I was running around some dealers and found this guy 
http://freemanmotor.com/portla...,5029

It has nearly 100k miles on it and I haven't purchased a car with that many miles before. Is there anything I should look into, ask, etc about it? I'm going to read the FAQ here after work but I figured I'd go right for the experts. 

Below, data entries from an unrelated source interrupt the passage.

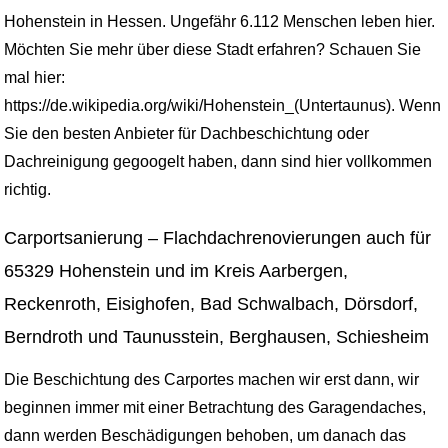
Hohenstein in Hessen. Ungefähr 6.112 Menschen leben hier.
Möchten Sie mehr über diese Stadt erfahren? Schauen Sie
mal hier:
https://de.wikipedia.org/wiki/Hohenstein_(Untertaunus). Wenn
Sie den besten Anbieter für Dachbeschichtung oder
Dachreinigung gegoogelt haben, dann sind hier vollkommen
richtig.
Carportsanierung – Flachdachrenovierungen auch für
65329 Hohenstein und im Kreis Aarbergen,
Reckenroth, Eisighofen, Bad Schwalbach, Dörsdorf,
Berndroth und Taunusstein, Berghausen, Schiesheim
Die Beschichtung des Carportes machen wir erst dann, wir
beginnen immer mit einer Betrachtung des Garagendaches,
dann werden Beschädigungen behoben, um danach das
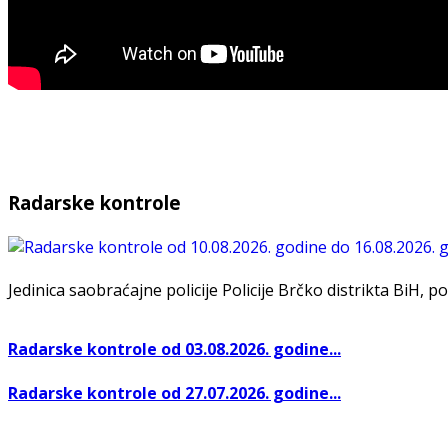
Radarske kontrole
Jedinica saobraćajne policije Policije Brčko distrikta BiH, po
Radarske kontrole od 03.08.2026. godine...
Radarske kontrole od 27.07.2026. godine...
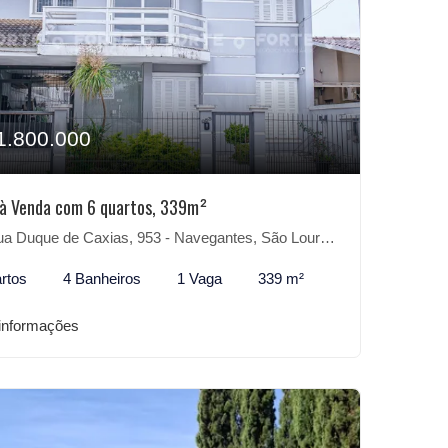
1.800.000
à Venda com 6 quartos, 339m²
 Duque de Caxias, 953 - Navegantes, São Lourenço do Sul-RS
rtos
4 Banheiros
1 Vaga
339 m²
informações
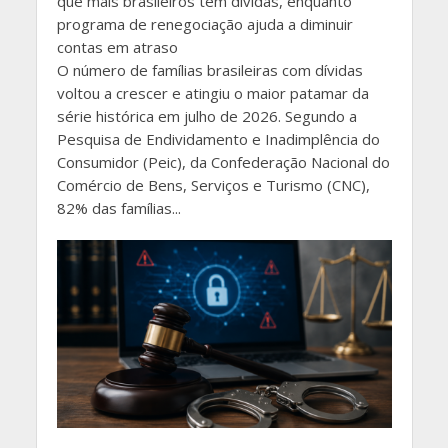
que mais brasileiros têm dívidas, enquanto
programa de renegociação ajuda a diminuir
contas em atraso
O número de famílias brasileiras com dívidas
voltou a crescer e atingiu o maior patamar da
série histórica em julho de 2026. Segundo a
Pesquisa de Endividamento e Inadimplência do
Consumidor (Peic), da Confederação Nacional do
Comércio de Bens, Serviços e Turismo (CNC),
82% das famílias...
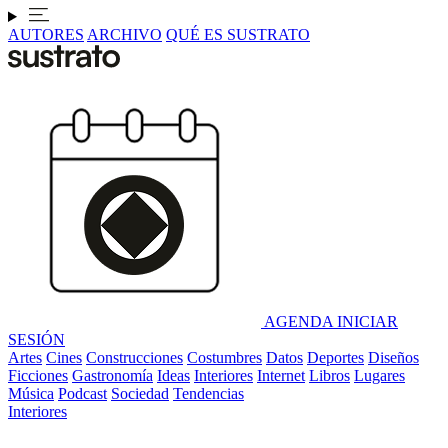
AUTORES
ARCHIVO
QUÉ ES SUSTRATO
AGENDA
INICIAR
SESIÓN
Artes
Cines
Construcciones
Costumbres
Datos
Deportes
Diseños
Ficciones
Gastronomía
Ideas
Interiores
Internet
Libros
Lugares
Música
Podcast
Sociedad
Tendencias
Interiores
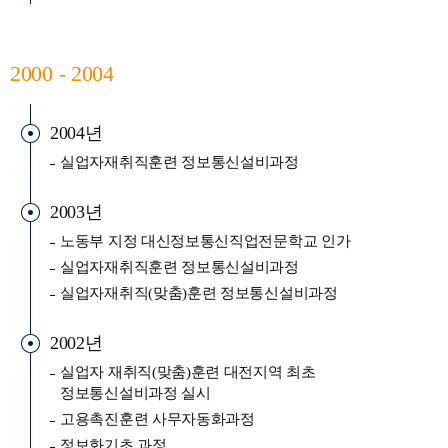
2000 - 2004
2004년
실업자재취직훈련 정보통신설비과정
2003년
노동부 지정 대신정보통신직업전문학교 인가
실업자재취직훈련 정보통신설비과정
실업자재취직(맞춤)훈련 정보통신설비과정
2002년
실업자 재취직(맞춤)훈련 대전지역 최초
정보통신설비과정 실시
고용촉진훈련 사무자동화과정
정보화기초 과정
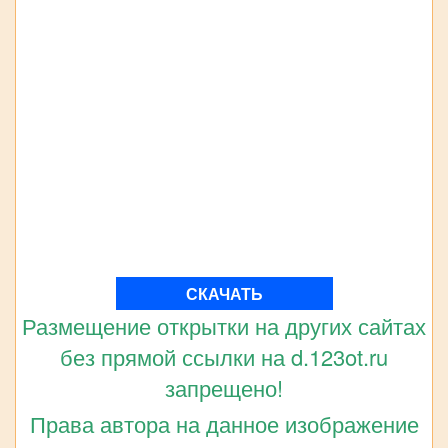
СКАЧАТЬ
Размещение открытки на других сайтах
без прямой ссылки на d.123ot.ru
запрещено!
Права автора на данное изображение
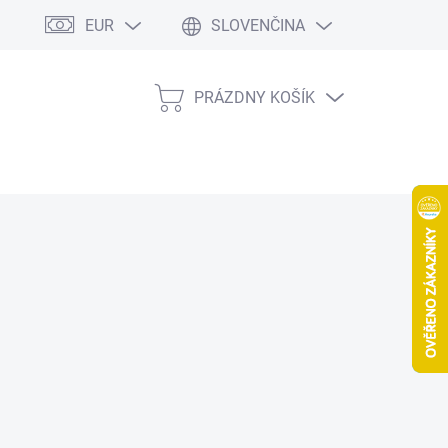
EUR
SLOVENČINA
PRÁZDNY KOŠÍK
NÁKUPNÝ
KOŠÍK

Oh, I do a moderate amount of driving, sometimes a couple hundred miles a week, sometimes up to a thousand. 
Preemptive thank you for the help.


----------



## AgentWorm (May 21, 2009)

*Re: Purchasing used Allroad (Wuchagonnado)*

I bought this same year model with 83k miles and the only problem I've had so far is my front right airbag is leaking. So be mindful of that. Other than that, don't be an idiot like me and purchase the vehicle with worn down tires








Awesome car though. I totally love(d) it's smooth ride and quick acceleration


----------



## tdiboy4 (Aug 26, 2004)

get a carfax report DEFINITLY see if any suspension issues . almost better knowing if some suspension work has been done as not worring about those issues popping up down the line . Lots of miles you're driving & these aren't the most frugal where fuel is concerned .


----------